Monday, April 12, 2010

Seafood Secrets and the Flinders Taste Experience

This is a guest post from Chris McMahon. . .

Flinders Island has been a real seafood experience for me. Now if someone else had said something like that about a week ago I would not have been all that jealous - I've always enjoyed fish, but would never have put myself in the same ranks as all those crazy people who get so excited about seafood buffets.

Well it might be the fresh seafood we are catching here, or maybe Dave's excellent cooking, but my taste buds and my mind have both been expanding here. Last night Dave cooked me some abalone that he had gathered around the Island. Amazing!

At the same meal we had calamari - including the famous squid that my son Aedan and I caught off the jetty. I've had the odd bit of calamari and chips from the local fish and chip store - but I'm sure that is not even the same species as what I tasted last night! The flavor was complex and beautiful, the texture vastly different from anything I have tasted before. Excellent time had by all - the only problem is that Dave has effectively killed our ritual of going down the local fish and chip shop. None of us can face eating what had passed for calamari after tasting what fresh calamari properly prepared tastes like.

Today it was exploring over on the other side of the island, and a visit to a local wildlife sanctuary.

Tonight it was clam pasta, followed by freshly caught oysters fried in garlic butter and served on garlic bruschetta (we have been busy on Flinders today at low tide gathering the clams and oysters), then trevally (beautiful light tasting fish with light white flesh).

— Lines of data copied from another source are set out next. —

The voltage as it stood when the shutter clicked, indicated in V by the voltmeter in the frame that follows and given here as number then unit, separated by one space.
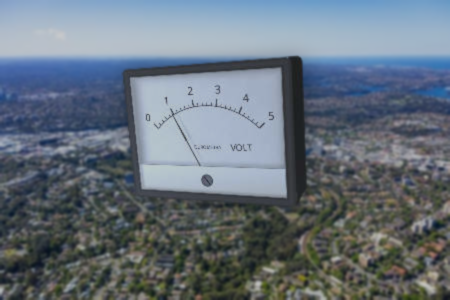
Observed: 1 V
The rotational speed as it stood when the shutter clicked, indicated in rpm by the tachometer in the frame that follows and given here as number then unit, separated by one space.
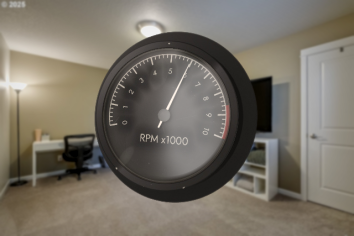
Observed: 6000 rpm
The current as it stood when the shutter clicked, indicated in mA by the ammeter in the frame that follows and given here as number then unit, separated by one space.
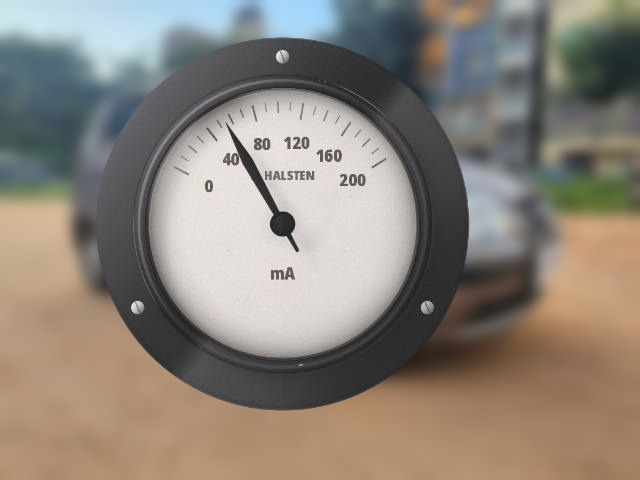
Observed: 55 mA
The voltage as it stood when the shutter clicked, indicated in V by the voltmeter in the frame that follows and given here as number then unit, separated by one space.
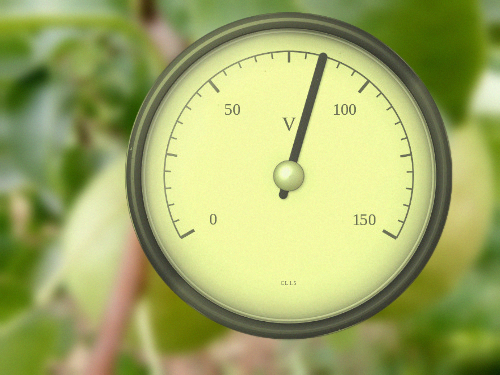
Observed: 85 V
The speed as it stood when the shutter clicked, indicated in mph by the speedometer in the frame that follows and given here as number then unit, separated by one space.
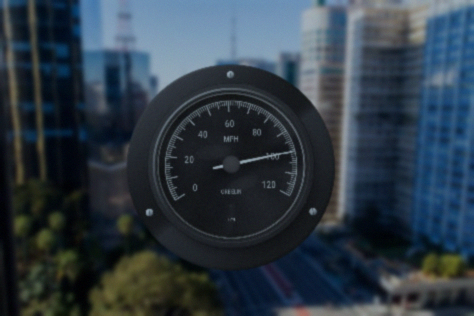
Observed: 100 mph
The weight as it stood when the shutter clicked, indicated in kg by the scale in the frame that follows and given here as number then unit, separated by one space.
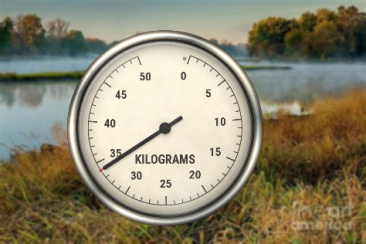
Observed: 34 kg
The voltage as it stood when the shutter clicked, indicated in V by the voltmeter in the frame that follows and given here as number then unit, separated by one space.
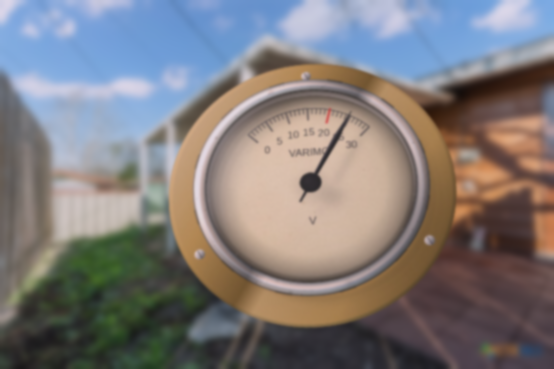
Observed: 25 V
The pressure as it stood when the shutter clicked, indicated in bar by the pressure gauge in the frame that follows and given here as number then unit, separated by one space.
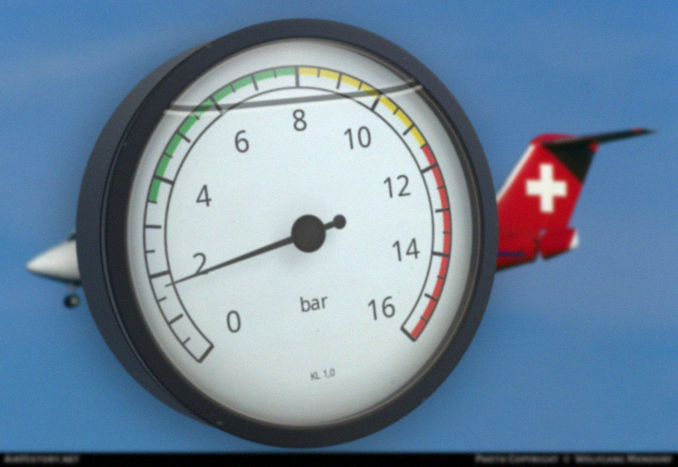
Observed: 1.75 bar
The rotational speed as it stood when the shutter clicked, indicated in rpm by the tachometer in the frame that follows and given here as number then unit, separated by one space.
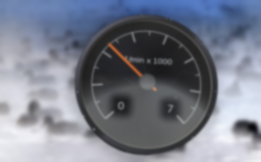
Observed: 2250 rpm
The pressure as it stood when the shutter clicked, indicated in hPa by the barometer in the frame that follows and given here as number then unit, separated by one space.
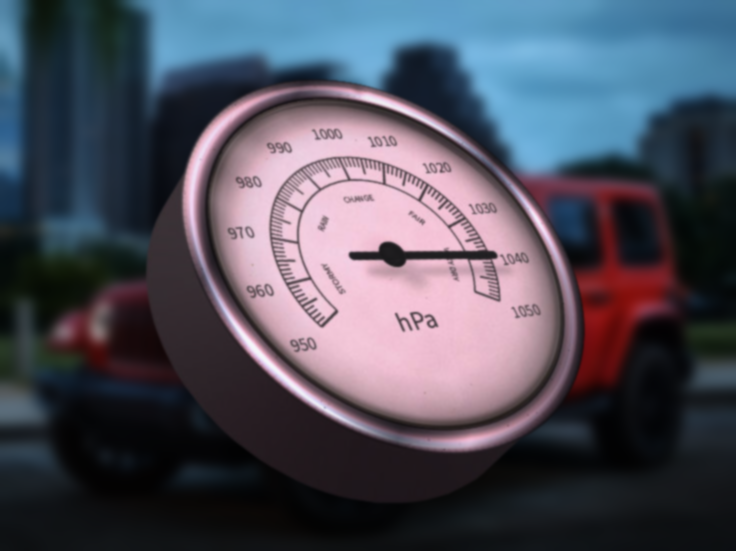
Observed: 1040 hPa
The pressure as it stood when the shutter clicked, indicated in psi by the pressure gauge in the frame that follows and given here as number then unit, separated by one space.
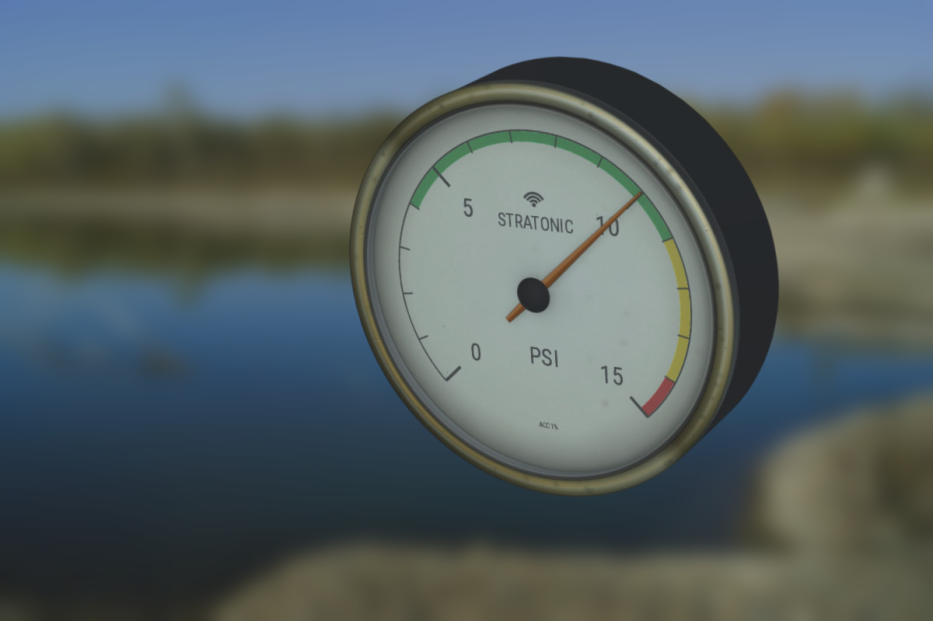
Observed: 10 psi
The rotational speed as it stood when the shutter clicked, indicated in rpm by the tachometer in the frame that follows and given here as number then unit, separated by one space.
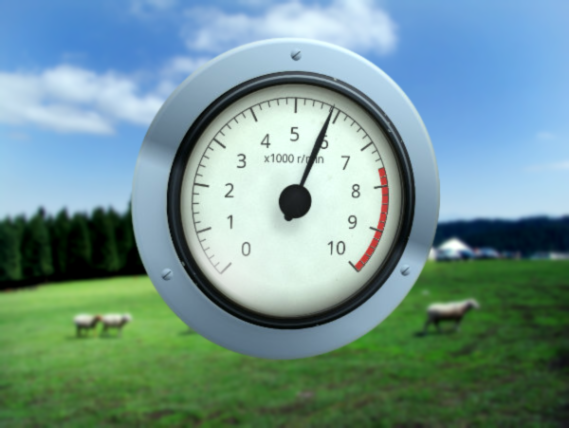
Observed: 5800 rpm
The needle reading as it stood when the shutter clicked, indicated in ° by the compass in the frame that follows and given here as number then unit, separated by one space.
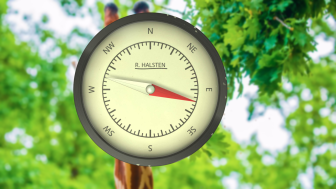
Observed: 105 °
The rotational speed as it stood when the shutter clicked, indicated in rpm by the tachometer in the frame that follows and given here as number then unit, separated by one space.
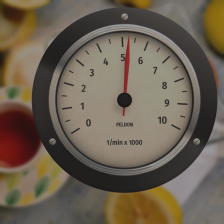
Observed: 5250 rpm
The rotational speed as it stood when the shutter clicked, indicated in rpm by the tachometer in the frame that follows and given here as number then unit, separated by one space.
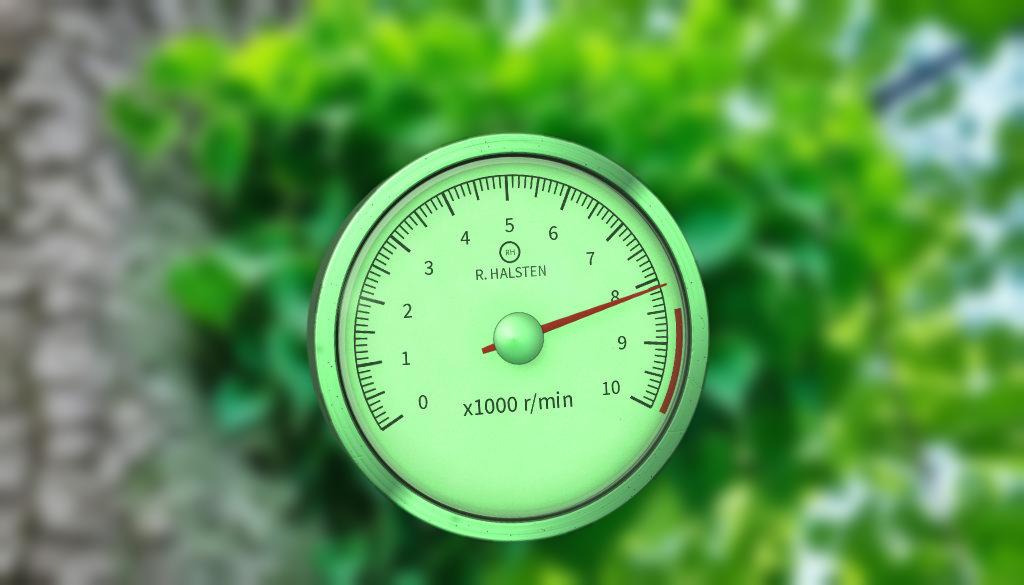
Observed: 8100 rpm
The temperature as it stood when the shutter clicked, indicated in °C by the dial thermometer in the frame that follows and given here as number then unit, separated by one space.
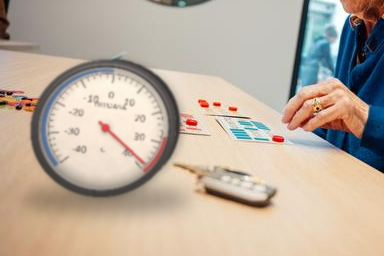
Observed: 38 °C
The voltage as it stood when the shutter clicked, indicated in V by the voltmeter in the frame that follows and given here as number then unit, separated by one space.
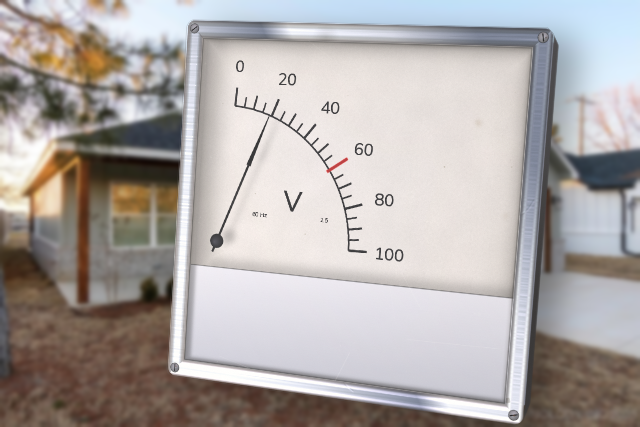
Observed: 20 V
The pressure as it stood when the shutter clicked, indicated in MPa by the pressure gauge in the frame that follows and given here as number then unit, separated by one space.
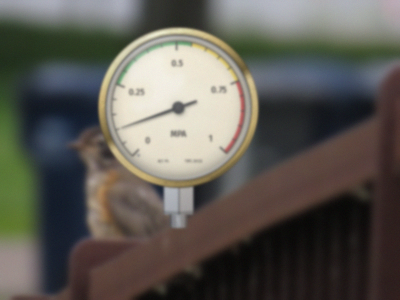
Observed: 0.1 MPa
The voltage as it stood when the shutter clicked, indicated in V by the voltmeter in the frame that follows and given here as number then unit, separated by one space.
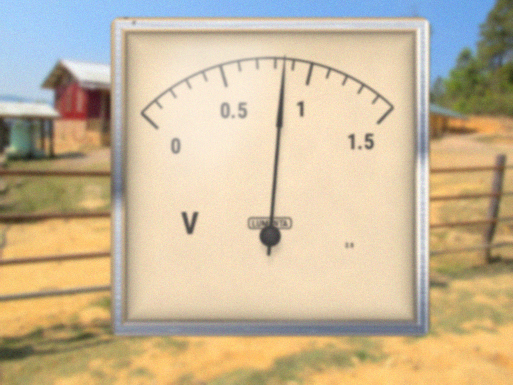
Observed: 0.85 V
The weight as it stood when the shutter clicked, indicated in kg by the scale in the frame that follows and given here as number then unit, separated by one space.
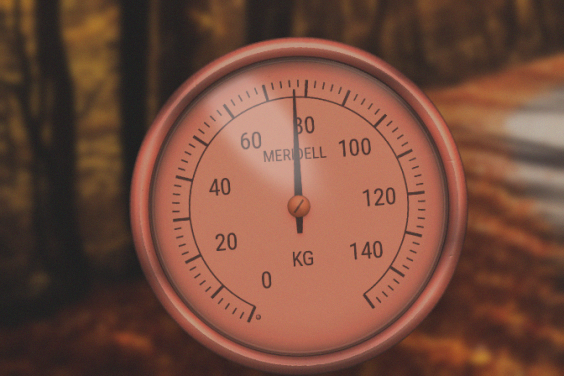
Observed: 77 kg
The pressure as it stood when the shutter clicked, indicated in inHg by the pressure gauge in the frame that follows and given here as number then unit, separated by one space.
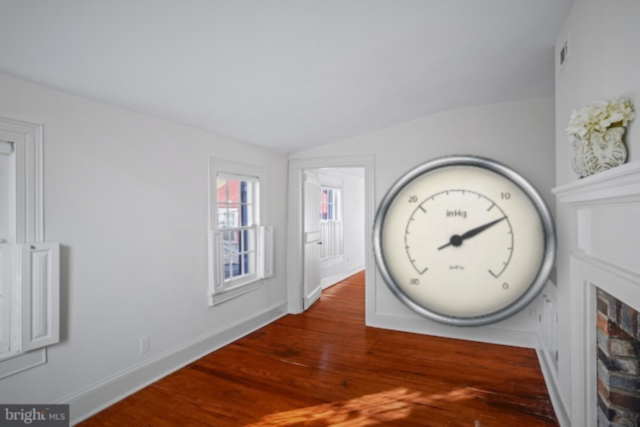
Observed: -8 inHg
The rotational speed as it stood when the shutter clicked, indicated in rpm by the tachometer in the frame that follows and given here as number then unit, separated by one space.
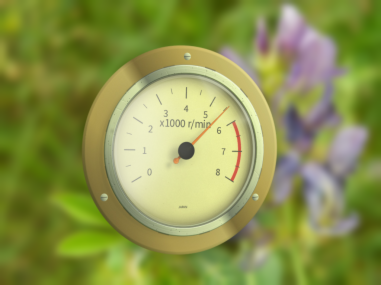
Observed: 5500 rpm
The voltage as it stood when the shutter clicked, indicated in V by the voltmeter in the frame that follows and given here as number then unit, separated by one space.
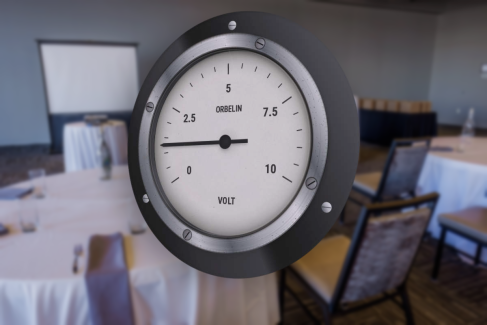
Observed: 1.25 V
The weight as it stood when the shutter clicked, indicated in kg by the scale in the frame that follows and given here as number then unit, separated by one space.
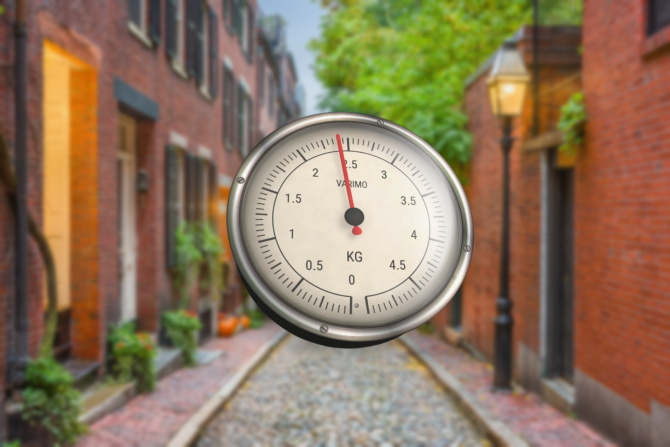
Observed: 2.4 kg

Now I have never been a fan of strong seafood tastes, and have shied away from them (i.e. lobster etc), but I could not believe the taste of the oyster! It gave me emotional and physical reactions in parts of my body I had never felt before. Of course mentioning this was giving me physical reactions led to the obvious jokes:)

Not only have I been introduced to these fantastic new flavors, I have even been permitted to glimpse a few of the secrets of the Freer kitchen at first hand as apprentice chef.

Tomorrow we are headed north to look for abalone.

My stomach will never forgive me going back to Brisbane:)

1 comment:

  1. So much for idea of the lean, starveling look of the sea side forager.